Я подумала, я не нарушу слово, если случайно встречу Мориса, и вышла после завтрака, и после ленча, и под вечер; и все ходила, но его не встретила. После шести я выйти не могла – у Генри гости. Снова выступали какие-то люди, как тогда, в июне, человек с пятнами ругал христианство" никто не слушал. Я подумала: «Если бы он только убедил меня, что не надо держать слово, которое ты дал тому, в кого не веришь! Если бы убедил, что чудес не бывает…» – и пошла послушала, но все время оглядывалась, нет ли где Мориса. Он говорил, что самое раннее Евангелие написано лет через сто после того, как Христос родился. Я и не знала, что так рано, но никак не могла понять, какая разница, раз уж легенда создана. Потом он сказал, что Христос в Евангелии не называл себя Богом, но был ли вообще Христос и что такое Евангелие, когда такая мука смотреть и смотреть, а Мориса нет. Седая женщина раздавала карточки, там было напечатано: «Ричард Смитт» – и адрес, Седар-роуд, и всех приглашали зайти, поговорить с ним. Одни карточек не брали и спешили уйти, словно женщина проводила подписку, другие бросали на газон (я видела, как она поднимала,– наверное, экономии ради). Все это было так печально – страшные пятна, ненужная речь, выброшенные карточки,-словно он предлагает дружбу, а ее не берут. Я положила карточку в карман, надеясь, что он увидит.
К обеду пришел сэр Уильям Мэллок, очень старый и важный.

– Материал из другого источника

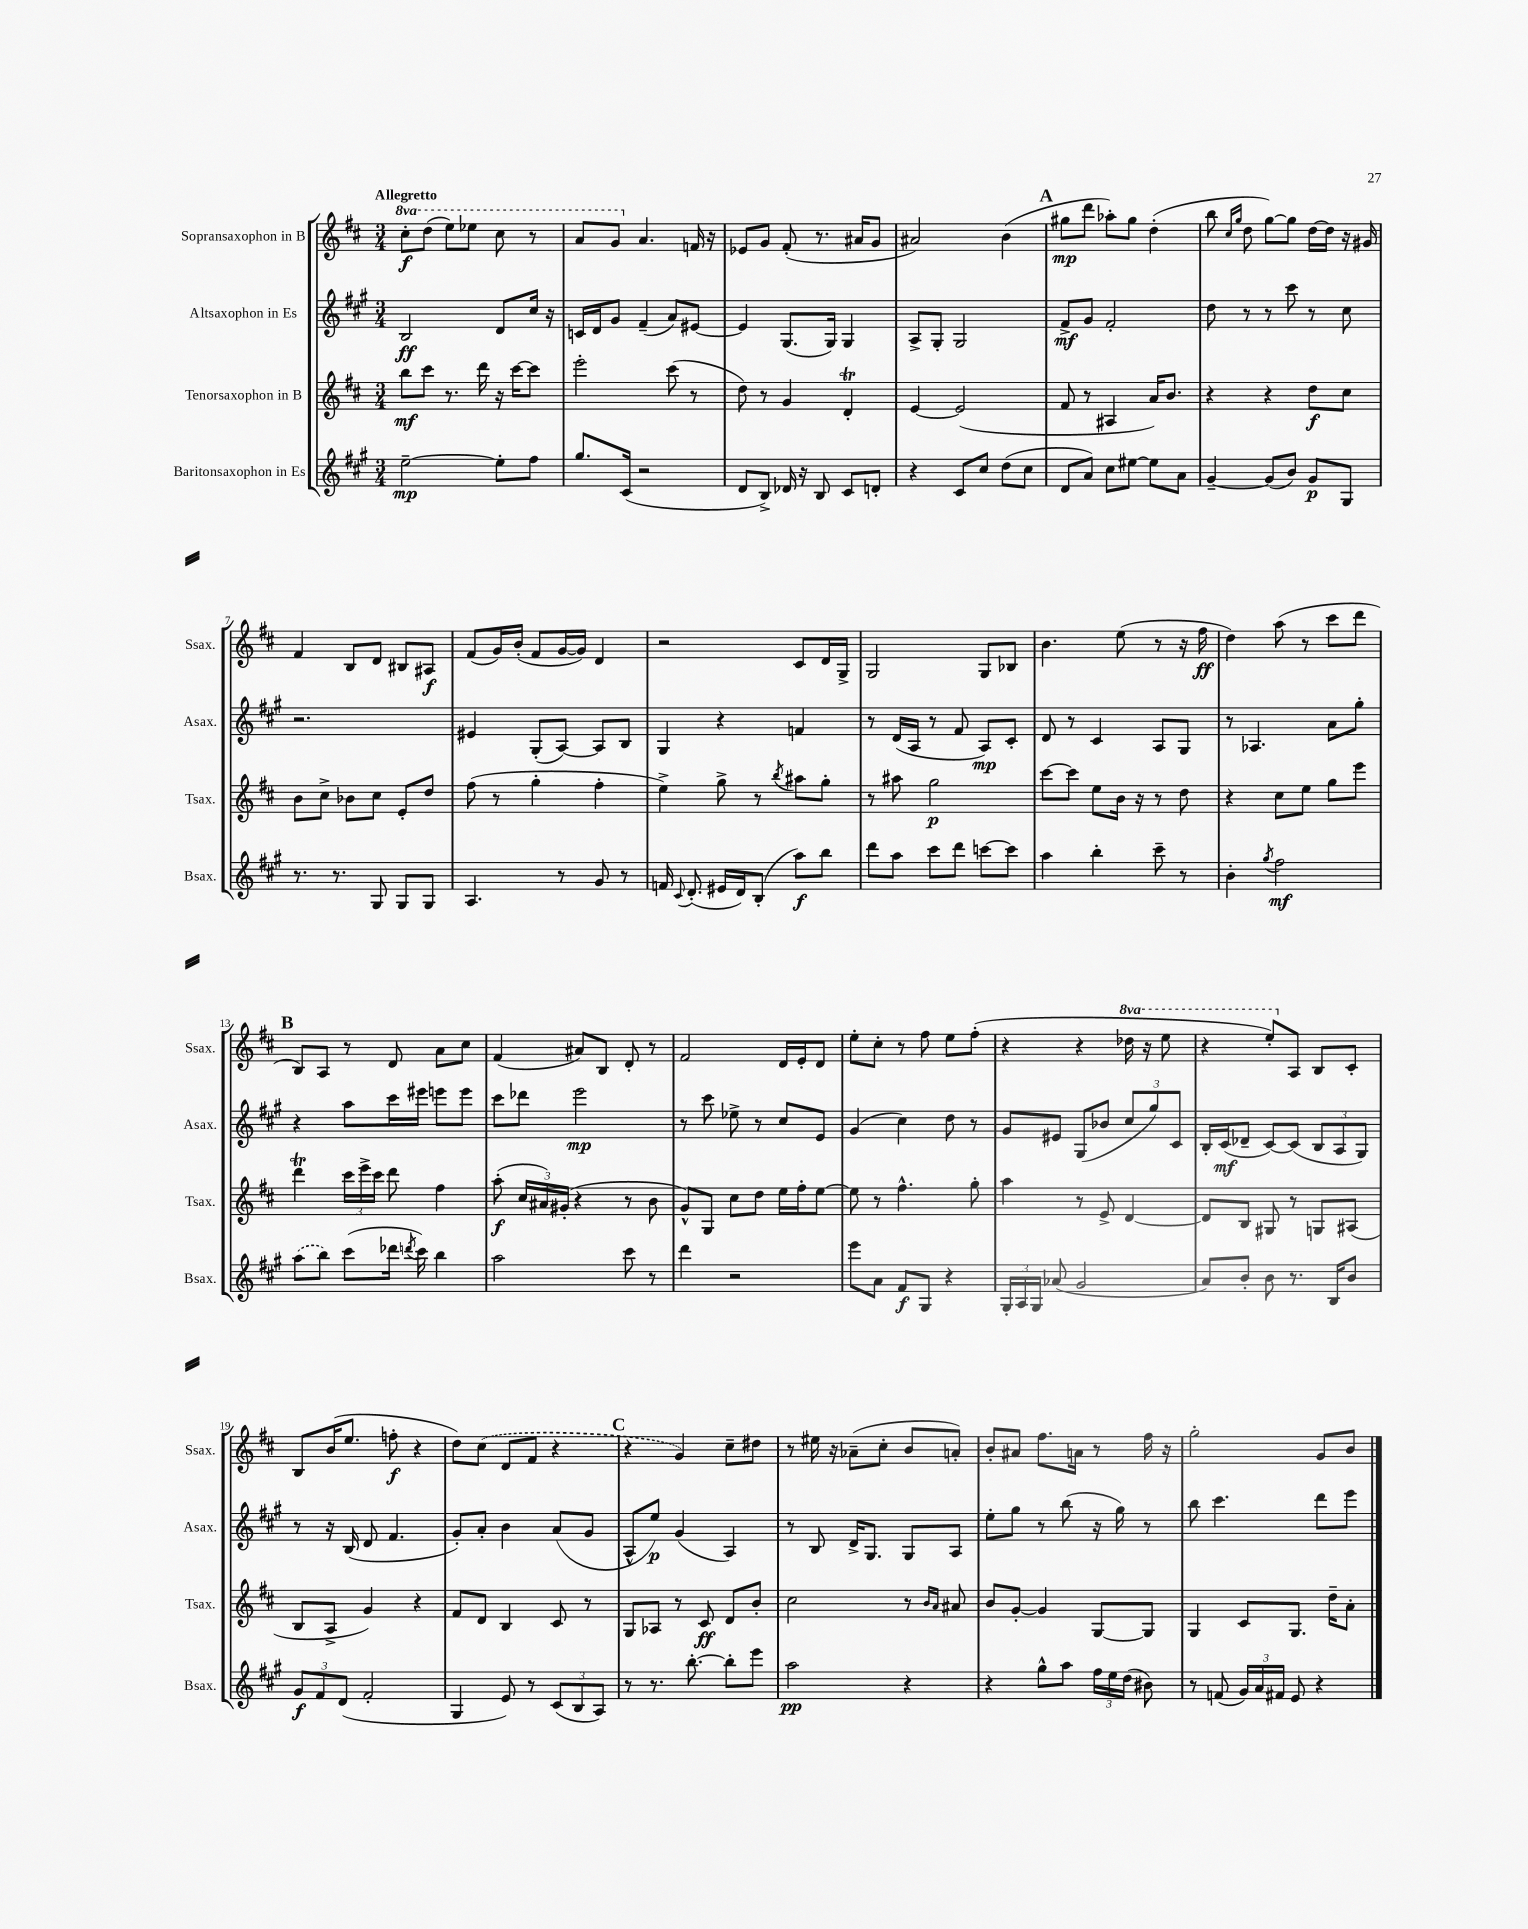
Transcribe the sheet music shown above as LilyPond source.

<<
\new StaffGroup <<
\new Staff = "s0" \with { instrumentName = "Sopransaxophon in B" shortInstrumentName = "Ssax." } {
    \clef treble \key d \major \numericTimeSignature \time 3/4 \set Staff.ottavationMarkups = #ottavation-simple-ordinals \tempo "Allegretto"
    \autoBeamOff \ottava #1 cis'''8[-.\f d'''8]( e'''8[) ees'''8] cis'''8 r8 |
    a''8[ g''8] \ottava #0 a'4. f'16 r16 |
    ees'8[ g'8] fis'8-.( r8. ais'16[ g'8] |
    ais'2) b'4( |
    \mark \markup { \bold "A" } gis''8[\mp d'''8] aes''8[-.) gis''8] d''4-.( |
    b''8 \grace { cis''16[ g''16] } d''8 g''8[~) g''8] d''16[~ d''16] r16 gis'16 |
    fis'4 b8[ d'8] bis8[ ais8]\f |
    fis'8[( g'16) b'16]-.( fis'8[ g'16~ g'16]) d'4 |
    r2 cis'8[ d'16 g16]-> |
    g2 g8[ bes8] |
    b'4. e''8( r8 r16 fis''16\ff |
    d''4) a''8( r8 cis'''8[ d'''8] |
    \mark \markup { \bold "B" } b8[) a8] r8 d'8 a'8[ cis''8] |
    fis'4( ais'8[) b8] d'8-. r8 |
    fis'2 d'16[ e'16-. d'8] |
    e''8[-. cis''8]-. r8 fis''8 e''8[ fis''8]-.( |
    r4 r4 \ottava #1 des'''16 r16 e'''8 |
    r4 e'''8[-.) \ottava #0 a8] b8[ cis'8]-. |
    b8[ b'16( e''8.] f''8-.\f r4 |
    d''8[) \once \slurDashed cis''8]( d'8[ fis'8] r4 |
    \mark \markup { \bold "C" } r4 g'4) cis''8[-- dis''8] |
    r8 eis''16 r16 aes'8[--( cis''8]-. b'8[ a'8]-.) |
    b'8[-. ais'8] fis''8.[ a'16] r8 fis''16 r16 |
    g''2-. g'8[ b'8] \bar "|." |
}
\new Staff = "s1" \with { instrumentName = "Altsaxophon in Es" shortInstrumentName = "Asax." } {
    \clef treble \key a \major \numericTimeSignature \time 3/4
    \autoBeamOff b2\ff d'8[ cis''16] r16 |
    c'16[ d'16 gis'8] fis'4--( a'8[) eis'8]~ |
    eis'4 gis8.[( gis16]) gis4 |
    a8[-> gis8]-. gis2 |
    \mark \markup { \bold "A" } fis'8[->\mf gis'8] fis'2-. |
    d''8 r8 r8 cis'''8 r8 cis''8 |
    r2. |
    eis'4 gis8[-.( a8]~) a8[ b8] |
    gis4 r4 f'4 |
    r8 d'16[( a16] r8 fis'8 a8[\mp) cis'8]-. |
    d'8 r8 cis'4 a8[ gis8] |
    r8 aes4. a'8[ gis''8]-. |
    \mark \markup { \bold "B" } r4 a''8[ cis'''16 eis'''16] e'''8[ e'''8] |
    cis'''8[ des'''8] e'''2\mp |
    r8 cis'''8 ees''8-> r8 cis''8[ e'8] |
    gis'4( cis''4) d''8 r8 |
    gis'8[ eis'8] gis8[( bes'8] \tuplet 3/2 { cis''8[ gis''8) cis'8] } |
    b16[-. cis'16\mf( des'8]-- cis'8[~) cis'8]( \tuplet 3/2 { b8[ a8 gis8]) } |
    r8 r16 b16( d'8 fis'4. |
    gis'8[-.) a'8]-. b'4 a'8[( gis'8] |
    \mark \markup { \bold "C" } a8[-^ e''8]\p) gis'4( a4) |
    r8 b8 d'16[-> gis8.] gis8[ a8] |
    e''8[-. gis''8] r8 b''8( r16 gis''16) r8 |
    b''8 cis'''4. d'''8[ e'''8] \bar "|." |
}
\new Staff = "s2" \with { instrumentName = "Tenorsaxophon in B" shortInstrumentName = "Tsax." } {
    \clef treble \key d \major \numericTimeSignature \time 3/4
    \autoBeamOff b''8[\mf cis'''8] r8. d'''16 r16 cis'''16[~ cis'''8] |
    e'''2-. cis'''8( r8 |
    d''8) r8 g'4 d'4-.\trill |
    e'4~ e'2( |
    \mark \markup { \bold "A" } fis'8 r8 ais4 a'16[) b'8.] |
    r4 r4 d''8[\f cis''8] |
    b'8[ cis''8]-> bes'8[ cis''8] e'8[-. d''8] |
    fis''8( r8 g''4-. fis''4-. |
    e''4->) g''8-> r8 \acciaccatura { b''8 } ais''8[ g''8]-. |
    r8 ais''8 g''2\p |
    cis'''8[~ cis'''8] e''8[ b'16] r16 r8 d''8 |
    r4 cis''8[ e''8] g''8[ e'''8] |
    \mark \markup { \bold "B" } d'''4\trill \tuplet 3/2 { cis'''16[ e'''16-> cis'''16] } d'''8 fis''4 |
    a''8-.\f( \tuplet 3/2 { cis''16[ ais'16) gis'16]-.( } r4 r8 b'8 |
    g'8[-^) g8] cis''8[ d''8] e''16[ fis''16-. e''8]~ |
    e''8 r8 fis''4.-^ g''8-. |
    a''4 r8 e'8-> d'4~ |
    d'8[ b8] gis8 r8 g8[ ais8]( |
    b8[ a8]-> g'4) r4 |
    fis'8[ d'8] b4 cis'8 r8 |
    \mark \markup { \bold "C" } g8[ aes8] r8 cis'8\ff d'8[ b'8]-. |
    cis''2 r8 \grace { b'16[ a'16] } ais'8 |
    b'8[ g'8]~-. g'4 g8[~ g8] |
    g4 cis'8[ g8.] d''16[-- a'8]-. \bar "|." |
}
\new Staff = "s3" \with { instrumentName = "Baritonsaxophon in Es" shortInstrumentName = "Bsax." } {
    \clef treble \key a \major \numericTimeSignature \time 3/4
    \autoBeamOff e''2~--\mp e''8[-. fis''8] |
    gis''8.[ cis'16]( r2 |
    d'8[ b8]->) des'16 r16 b8 cis'8[ d'8]-. |
    r4 cis'8[ cis''8] d''8[( cis''8] |
    \mark \markup { \bold "A" } d'8[ a'8]) cis''8[ eis''8]~ eis''8[ a'8] |
    gis'4~-- gis'8[( b'8]) gis'8[\p gis8] |
    r8. r8. gis8 gis8[ gis8] |
    a4. r8 gis'8 r8 |
    f'16 \appoggiatura { cis'8 } d'8.-.( eis'16[ d'16) b8]-.( a''8[\f) b''8] |
    d'''8[ a''8] cis'''8[ d'''8] c'''8[~ c'''8] |
    a''4 b''4-. cis'''8-- r8 |
    b'4-. \acciaccatura { gis''8 } fis''2\mf |
    \mark \markup { \bold "B" } \once \slurDashed a''8[( b''8]) cis'''8[( des'''16] \acciaccatura { d'''8 } cis'''16) b''4 |
    a''2 cis'''8 r8 |
    d'''4 r2 |
    e'''8[ a'8] fis'8[\f gis8] r4 |
    \tuplet 3/2 { gis16[-. a16 gis16] } aes'8( gis'2 |
    a'8[) b'8]-. b'8 r8. b16[ b'8] |
    \tuplet 3/2 { gis'8[\f fis'8 d'8]( } fis'2-. |
    gis4 e'8) r8 \tuplet 3/2 { cis'8[( b8 a8]) } |
    \mark \markup { \bold "C" } r8 r8. b''8.~-. b''8[-. e'''8] |
    a''2\pp r4 |
    r4 gis''8[-^ a''8] \tuplet 3/2 { fis''16[ e''16 d''16]( } bis'8) |
    r8 f'8( \tuplet 3/2 { gis'16[) a'16 fis'16] } e'8 r4 \bar "|." |
}
>>
>>
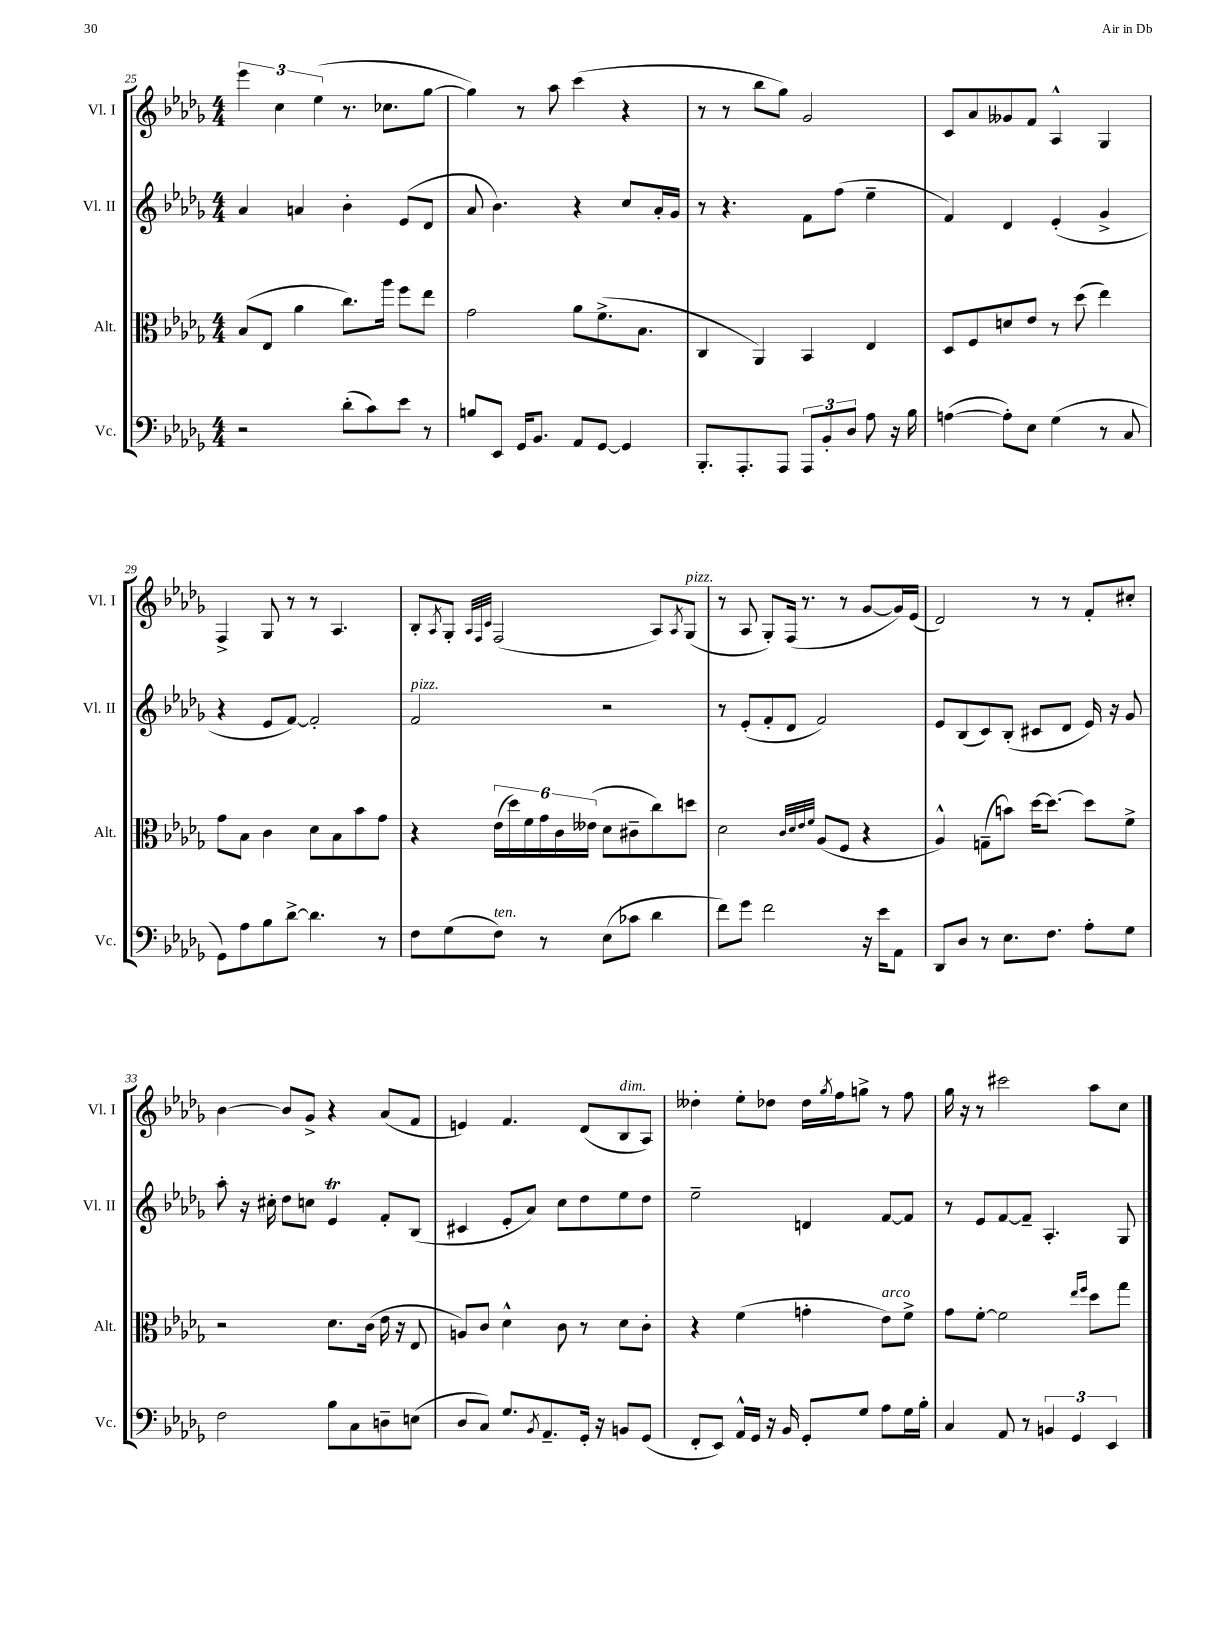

Он был одним из советников Ллойд Джорджа по государственному страхованию. Генри, конечно, уже не ведает пенсиями, но интересуется ими и любит вспоминать старые дни. Не пенсиями ли для вдов он занимался, когда мы с Морисом обедали в первый раз и все началось? Генри завел длинный спор с Мэллоком о том, сравняются ли вдовьи пенсии с тем, что было десять лет назад, если прибавить шиллинг. Они сыпали цифрами, спорили, сколько теперь что стоит,– чисто академический спор, ведь оба они говорили, что стране этого не потянуть. Мне тоже надо было поболтать с начальником Генри, а ничего не приходило в голову, кроме «фау-1», и вдруг мне страшно захотелось всем рассказать, как я спустилась вниз и увидела Мориса под обломками. Я хотела сказать: «Сама я была голая, конечно, когда мне было одеться?» Интересно, шевельнулся бы сэр Уильям, услышал бы Генри? Он умеет слышать только то, что относится к делу, а к делу относились цены 1943 года. «Я была голая,– сказала бы я,– потому что мы с Морисом полдня не вставали с постели».